* _SUPPLIED DATA_
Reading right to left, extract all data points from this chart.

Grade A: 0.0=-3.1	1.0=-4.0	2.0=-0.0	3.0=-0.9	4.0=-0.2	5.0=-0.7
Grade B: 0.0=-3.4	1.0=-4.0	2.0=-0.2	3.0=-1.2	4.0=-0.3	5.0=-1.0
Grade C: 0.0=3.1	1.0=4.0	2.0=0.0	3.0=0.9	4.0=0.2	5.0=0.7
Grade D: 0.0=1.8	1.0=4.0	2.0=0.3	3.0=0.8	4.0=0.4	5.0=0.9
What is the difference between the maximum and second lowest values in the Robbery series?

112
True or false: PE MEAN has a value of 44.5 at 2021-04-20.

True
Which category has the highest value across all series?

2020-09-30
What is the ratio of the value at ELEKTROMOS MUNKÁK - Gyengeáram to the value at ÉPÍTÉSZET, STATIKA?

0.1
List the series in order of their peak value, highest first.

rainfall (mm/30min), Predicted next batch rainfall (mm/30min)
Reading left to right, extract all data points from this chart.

* _WHAT IS NEEDED_
Please lay out every line of the entries above as a Markdown table with the columns No. and Text, numbering the lines in order and leaving out blank ones.

* _WRITTEN SOLUTION_
| No. | Text |
|---|---|
| 1 | Reading right to left, extract all data points from this chart. |
| 2 | Grade A: 0.0=-3.1	1.0=-4.0	2.0=-0.0	3.0=-0.9	4.0=-0.2	5.0=-0.7 |
| 3 | Grade B: 0.0=-3.4	1.0=-4.0	2.0=-0.2	3.0=-1.2	4.0=-0.3	5.0=-1.0 |
| 4 | Grade C: 0.0=3.1	1.0=4.0	2.0=0.0	3.0=0.9	4.0=0.2	5.0=0.7 |
| 5 | Grade D: 0.0=1.8	1.0=4.0	2.0=0.3	3.0=0.8	4.0=0.4	5.0=0.9 |
| 6 | What is the difference between the maximum and second lowest values in the Robbery series? |
| 7 | 112 |
| 8 | True or false: PE MEAN has a value of 44.5 at 2021-04-20. |
| 9 | True |
| 10 | Which category has the highest value across all series? |
| 11 | 2020-09-30 |
| 12 | What is the ratio of the value at ELEKTROMOS MUNKÁK - Gyengeáram to the value at ÉPÍTÉSZET, STATIKA? |
| 13 | 0.1 |
| 14 | List the series in order of their peak value, highest first. |
| 15 | rainfall (mm/30min), Predicted next batch rainfall (mm/30min) |
| 16 | Reading left to right, extract all data points from this chart. |